[Hardware project source files]

= Beginning of Section =

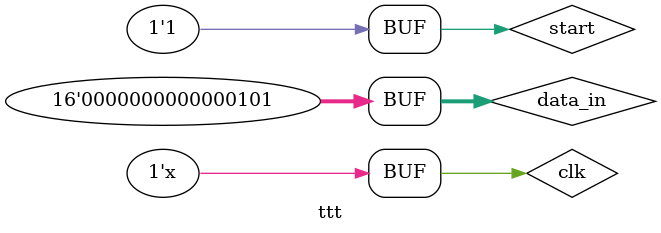
<source format=v>
`timescale 1ns / 1ps


module ttt;

	reg [15:0] data_in;
  reg clk, start;
  wire done;
 
  MUL_datapath DP(eqz, lda, ldb, ldp, clrp, decb, data_in, clk);
  controller CON (lda, ldb, ldp, clrp, decb, done, clk, eqz, start);
 
  initial
    begin
 
      clk=1'b0;
      #3 start = 1'b1;
      //#500 $finish;
    end
 
  always #5 clk=~clk;
 
  initial
    begin
 
      #17 data_in = 17;
      #10 data_in = 5;
 
    end
 
  initial
    begin
 
      $monitor($time, "%d %b", DP.y, done);
      $dumpfile("mul.vcd"); $dumpvars(0, ttt);
    end
 
      
endmodule


</source>
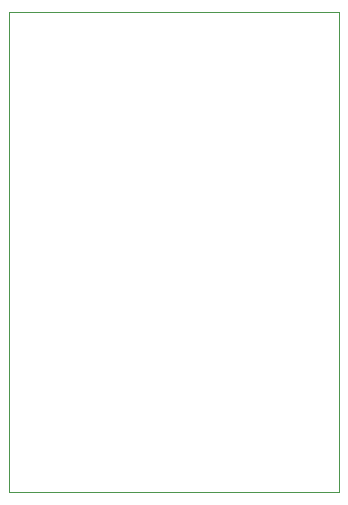
<source format=gbr>
%TF.GenerationSoftware,KiCad,Pcbnew,(6.0.9)*%
%TF.CreationDate,2022-12-01T08:12:18+00:00*%
%TF.ProjectId,Traffic Light,54726166-6669-4632-904c-696768742e6b,rev?*%
%TF.SameCoordinates,Original*%
%TF.FileFunction,Profile,NP*%
%FSLAX46Y46*%
G04 Gerber Fmt 4.6, Leading zero omitted, Abs format (unit mm)*
G04 Created by KiCad (PCBNEW (6.0.9)) date 2022-12-01 08:12:18*
%MOMM*%
%LPD*%
G01*
G04 APERTURE LIST*
%TA.AperFunction,Profile*%
%ADD10C,0.100000*%
%TD*%
G04 APERTURE END LIST*
D10*
X142240000Y-71120000D02*
X170180000Y-71120000D01*
X170180000Y-111760000D02*
X142240000Y-111760000D01*
X170180000Y-71120000D02*
X170180000Y-111760000D01*
X142240000Y-111760000D02*
X142240000Y-71120000D01*
M02*

</source>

= End of Section =

WORK REQUEST: Tally the lines of the records holding the word "done", then state only the tally.

TASK SOLUTION: 3